Tell us what you do, and why you do it.

I am the director of Urban Peace Movement. The mission of Urban Peace Movement is to transform the culture and conditions that lead to urban violence. Our goal is to build the leadership of communities hit hardest by street violence through fostering non-traditional youth leaders who are the key to ending the crisis of urban violence.

What's your favorite part of your job?

My favorite part of my job is to watch the young folks that I work with step into their own power — to watch them discover who they truly are. As they discover themselves I, in turn, discover myself — because at the end of the day, we are all connected.

What do you love about Oakland that you can't find anywhere else?

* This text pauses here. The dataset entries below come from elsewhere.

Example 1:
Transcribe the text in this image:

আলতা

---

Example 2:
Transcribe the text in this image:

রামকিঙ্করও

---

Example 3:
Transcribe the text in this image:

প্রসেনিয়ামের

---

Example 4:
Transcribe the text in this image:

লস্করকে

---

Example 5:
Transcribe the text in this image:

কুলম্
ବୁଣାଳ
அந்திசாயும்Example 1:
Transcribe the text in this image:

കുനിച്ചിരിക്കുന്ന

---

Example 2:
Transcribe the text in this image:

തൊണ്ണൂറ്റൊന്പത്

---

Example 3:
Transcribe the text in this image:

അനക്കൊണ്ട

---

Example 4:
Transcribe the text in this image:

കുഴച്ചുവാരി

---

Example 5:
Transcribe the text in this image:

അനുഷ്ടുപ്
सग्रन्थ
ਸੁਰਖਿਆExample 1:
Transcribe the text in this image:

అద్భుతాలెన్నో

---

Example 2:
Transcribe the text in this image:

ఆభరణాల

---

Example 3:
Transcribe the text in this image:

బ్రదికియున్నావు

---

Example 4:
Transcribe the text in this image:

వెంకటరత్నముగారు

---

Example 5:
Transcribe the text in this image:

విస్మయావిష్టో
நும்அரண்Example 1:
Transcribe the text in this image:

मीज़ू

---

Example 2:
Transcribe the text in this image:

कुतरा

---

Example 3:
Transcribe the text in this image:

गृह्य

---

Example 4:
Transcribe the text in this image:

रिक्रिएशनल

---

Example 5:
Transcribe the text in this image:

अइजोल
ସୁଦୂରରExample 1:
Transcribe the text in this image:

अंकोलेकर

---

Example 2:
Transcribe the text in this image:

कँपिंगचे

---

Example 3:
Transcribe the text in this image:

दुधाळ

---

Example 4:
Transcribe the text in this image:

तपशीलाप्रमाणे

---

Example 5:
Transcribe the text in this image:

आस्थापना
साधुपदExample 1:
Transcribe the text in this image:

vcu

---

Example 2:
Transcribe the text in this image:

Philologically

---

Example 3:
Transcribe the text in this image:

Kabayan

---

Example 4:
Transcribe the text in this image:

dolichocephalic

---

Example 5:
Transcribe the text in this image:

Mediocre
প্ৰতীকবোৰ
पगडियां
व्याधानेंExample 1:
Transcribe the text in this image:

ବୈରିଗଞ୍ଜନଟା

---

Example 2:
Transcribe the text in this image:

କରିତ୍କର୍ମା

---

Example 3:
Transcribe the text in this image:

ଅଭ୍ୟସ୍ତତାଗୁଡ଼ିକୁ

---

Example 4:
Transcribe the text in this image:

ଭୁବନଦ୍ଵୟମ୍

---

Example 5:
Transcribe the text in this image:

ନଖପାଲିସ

Oakland is my home. It's where my family has lived for over 4 generations. Oakland people are strong, creative, resilient, and colorful. We are trendsetters. We come back when all the odds are against us. Oakland is the home of the Raiders, the birthplace of the Panthers, and a true cultural center.

What does it mean to be Oaklandish?

To be Oaklandish means to think and live outside of the box — to be creative.

RICHARD McCLENDON is a peer educator with Youth Alive. Peer educators work within their communities to present alternatives to violence. The program gives students intensive training on how to speak about the impact of violence on their lives, and act as positive role models in their communities. Nearly 100% of youth who go through this training end up graduating high school — even in schools with overall graduation rates of 40%. Richard was once a victim of violence — Youth Alive helped get recover and enroll at Merritt College. He and his coworkers reached over 1,200 students this year through their nonviolence education work. He loves his family and wants to make Oakland a better place for his kids to grow up in.

CAHERI GUTIERREZ works with Youth Alive to educate students about the impact of violence in their communities. At 18, she was sitting in her car in East Oakland when a stray bullet crashed through her window. With the help of Youth Alive, she recovered from her injuries, finished school and went on to educate kids throughout Oakland on alternatives to violence.

Tell us what you do, and why you do it.

I am a Violence Prevention Educator for Youth ALIVE! As an educator I run an afterschool program year round at Castlemont High school. Our goal is to teach the high school students a curriculum that talks about everything from gang, turf, gun, family and dating violence. It teaches them the consequences and alternatives. I also teach this curriculum to many middle schools in the Oakland Unified School District.

I do this work because it is very personal to me. When I was 18 years old I was shot in the face. I learned a lot from that incident and I don’t want it to happen to anyone. Teaching violence prevention has been a passion since then.

What's your favorite part of your job?

My favorite part is working with young people. I love working with youth because I can relate very much to them. I know that I impact them because I come from the same community and have struggled with the same issues growing up. Many people think that young people are the problem when it comes to violence, but I think they are the solution.

What do you love about Oakland that you can't find anywhere else?

We are so diverse and the food culture is GREAT here!

What does it mean to be Oaklandish?

To be Oaklandish means to be filled with knowledge, both street smart and book smart. When I think Oaklandish, I think Oakland soldiers fighting to show the best in our city. I think cultured and strong.